The paper tackles the problem of generating counterfactual explanations by identifying the minimum subset of feature changes needed to alter a machine learning outcome, introducing the DisCERN algorithm that uses feature relevance from methods like LIME and SHAP to achieve this. Results from a comparative study on five datasets show that DisCERN effectively minimizes actionable changes compared to the DiCE approach.

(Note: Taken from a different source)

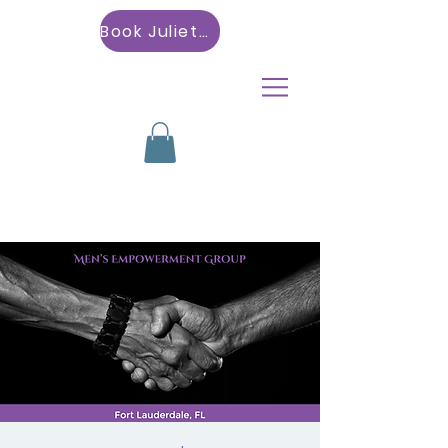
Book Julietta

Counterfactual explanations focus on "actionable knowledge" to help end-users understand how a machine learning outcome could be changed to a more desirable outcome. For this purpose a counterfactual explainer needs to discover input dependencies that relate to outcome changes. Identifying the minimum subset of feature changes needed to action an output change in the decision is an interesting challenge for counterfactual explainers. The DisCERN algorithm introduced in this paper is a case-based counter-factual explainer. Here counterfactuals are formed by replacing feature values from a nearest unlike neighbour (NUN) until an actionable change is observed. We show how widely adopted feature relevance-based explainers (i.e. LIME, SHAP), can inform DisCERN to identify the minimum subset of "actionable features". We demonstrate our DisCERN algorithm on five datasets in a comparative study with the widely used optimisation-based counterfactual approach DiCE. Our results demonstrate that DisCERN is an effective strategy to minimise actionable changes necessary to create good counterfactual explanations.